Alors que les chrétiens du monde entier contemplent en cette période de Carême le mystère de la mort et de la résurrection du Christ, le théologien Alberto Fabio Ambrosio met la lumière sur une autre dimension théologique importante: la nudité de Jésus.
Tout commence en Italie avec les chefs-d’œuvre de la Renaissance. Le dominicain Alberto Fabio Ambrosio part à la découverte de trois sculptures de Michel-Ange qui dépeignent un Christ nu. Il est interpellé sur cette manière-là d’illustrer Jésus. Au-delà de l’aspect esthétique que cela peut représenter, il existe toute une dimension spirituelle dans laquelle le dominicain se plonge dans son ouvrage, Le Christ nu et cru, paru aux éditions Desclée de Brouwer (DDB) en mars 2025.

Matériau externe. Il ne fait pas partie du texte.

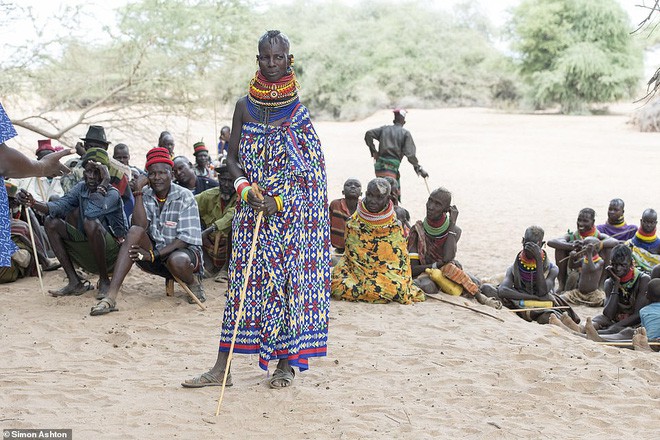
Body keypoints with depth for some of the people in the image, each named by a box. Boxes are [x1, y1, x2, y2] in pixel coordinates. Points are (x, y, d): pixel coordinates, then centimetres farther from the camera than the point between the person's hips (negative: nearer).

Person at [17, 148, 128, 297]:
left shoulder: (112, 194, -15)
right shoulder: (81, 188, 5)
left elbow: (91, 212, -34)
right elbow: (60, 206, -11)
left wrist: (104, 182, -30)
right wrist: (33, 203, -28)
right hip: (87, 255, 7)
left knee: (91, 223, -33)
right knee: (51, 222, -5)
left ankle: (104, 281, -15)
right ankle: (74, 282, -7)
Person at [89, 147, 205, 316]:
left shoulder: (184, 197, -10)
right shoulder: (145, 196, 1)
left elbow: (186, 238, -17)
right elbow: (140, 226, -17)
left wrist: (154, 254, -24)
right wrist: (138, 191, -20)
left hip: (183, 251, -4)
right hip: (155, 256, 4)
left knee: (177, 261, -39)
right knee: (135, 232, -25)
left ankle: (193, 282, 0)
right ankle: (110, 297, -34)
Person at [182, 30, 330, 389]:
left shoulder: (299, 109, -1)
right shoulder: (245, 106, 5)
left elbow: (312, 169, -4)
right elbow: (232, 159, 7)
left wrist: (278, 201, -13)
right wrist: (245, 188, -12)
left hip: (291, 210, -2)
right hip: (253, 210, 2)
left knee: (292, 276, 0)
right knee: (244, 278, 1)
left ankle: (286, 362, 13)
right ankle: (221, 368, 3)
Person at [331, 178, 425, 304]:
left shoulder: (395, 227, 0)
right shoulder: (353, 223, 3)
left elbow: (401, 259, 3)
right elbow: (351, 255, 6)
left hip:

Si dans beaucoup d’autres œuvres, on illustre le Christ en croix vêtu d’un pagne pour couvrir ses parties intimes, certains artistes, eux, préfèrent une figure plus vraie et optent pour la nudité.
L’hypothèse la plus intéressante d’un point de vue théologique est celle de la présence du pagne, également appelé périzonium. Jésus, vrai Dieu et vrai homme, verbe de Dieu sur terre, est voilé dans sa vérité. Sa nature humaine et divine reste cachée dans le mystère de ce pagne, une relique chargée de sens que l’on peut voir à Aix-la-Chapelle.

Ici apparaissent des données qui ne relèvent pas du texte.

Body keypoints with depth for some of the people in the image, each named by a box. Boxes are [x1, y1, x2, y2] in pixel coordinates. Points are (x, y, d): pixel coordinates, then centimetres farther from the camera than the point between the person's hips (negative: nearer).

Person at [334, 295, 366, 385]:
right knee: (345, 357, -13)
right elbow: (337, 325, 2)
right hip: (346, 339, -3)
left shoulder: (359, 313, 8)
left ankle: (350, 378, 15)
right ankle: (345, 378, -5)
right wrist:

Au moment du péché originel, l’homme a découvert sa nudité et a rapidement caché ses parties intimes par pudeur, en utilisant une feuille de figuier et, plus tard, en développant toute une série de tenues vestimentaires. Le Christ, exempt du péché originel, n’avait pas besoin d’observer la même pudeur que celle de l’humanité déchue. Cependant, étant aussi humain que ses contemporains, il ne pouvait que se soumettre à la norme de la société. Ce pagne probablement porté le jour de la crucifixion est une kénose (dépouillement de Dieu de sa divinité) et surtout une forme d’ultime humilité de Jésus.
Même lorsque l’Écriture est en train de s’accomplir, le Christ Rédempteur est soumis à cette pudeur, née du péché originel. Lui, vraiment Dieu, doit encore se soumettre et obéir jusqu’à sa mort. Une énième humiliation après son jugement par les hommes, son chemin de croix et son dépouillement de tout vêtement. Jésus aurait très bien pu manifester sa nature divine à travers la nudité. Car, selon le dominicain, la toute nudité du Christ (sa vérité totale) est une manifestation de la toute-puissance de Dieu.

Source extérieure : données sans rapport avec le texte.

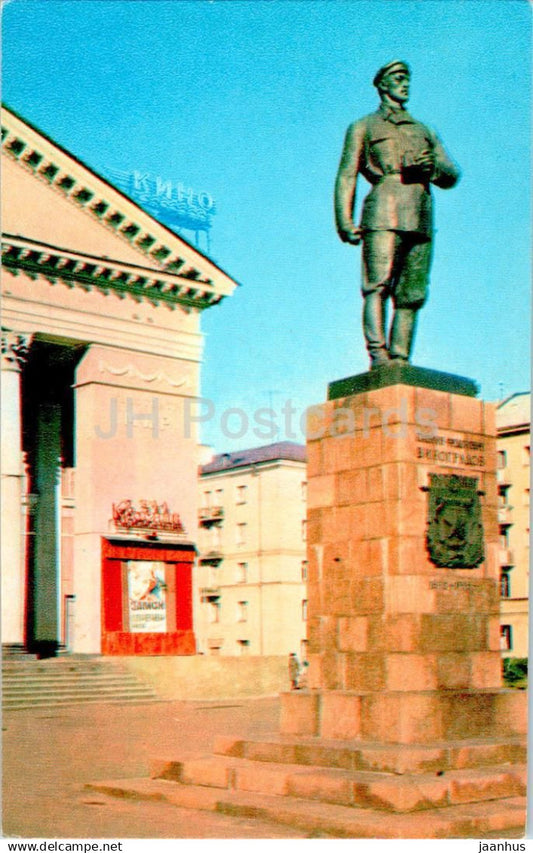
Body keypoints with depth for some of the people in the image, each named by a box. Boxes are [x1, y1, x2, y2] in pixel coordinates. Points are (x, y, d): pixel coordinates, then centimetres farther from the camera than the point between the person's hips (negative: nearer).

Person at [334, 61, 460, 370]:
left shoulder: (425, 131, 31)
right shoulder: (364, 127, 20)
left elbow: (452, 176, 22)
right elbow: (347, 175, 8)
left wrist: (433, 166, -3)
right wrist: (345, 219, -7)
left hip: (422, 217, 4)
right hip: (384, 209, -4)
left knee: (411, 296, -4)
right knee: (378, 286, -18)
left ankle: (400, 362, -6)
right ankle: (378, 356, -25)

Le nu est donc un objet théologique à explorer sans tabous et sans pudeur. Lorsque l’apôtre Paul appelle à revêtir le Christ, il appelle à revenir à une certaine forme de nudité, celle de l’homme nouveau, équivalente à la nature humaine d’avant le péché originel.
Dans son ouvrage, Alberto Fabio Ambrosio explore magnifiquement, et sans se couvrir, les dimensions de la question de la nudité de Jésus. En procédant à une analyse des paradoxes, il offre une réflexion fascinante sur la question du vêtement dans la Bible et répond également aux questions du XXIᵉ siècle, ère à laquelle le privé devient public avec la montée du virus de la pornographie et les débats autour du vêtement décent et de la mode.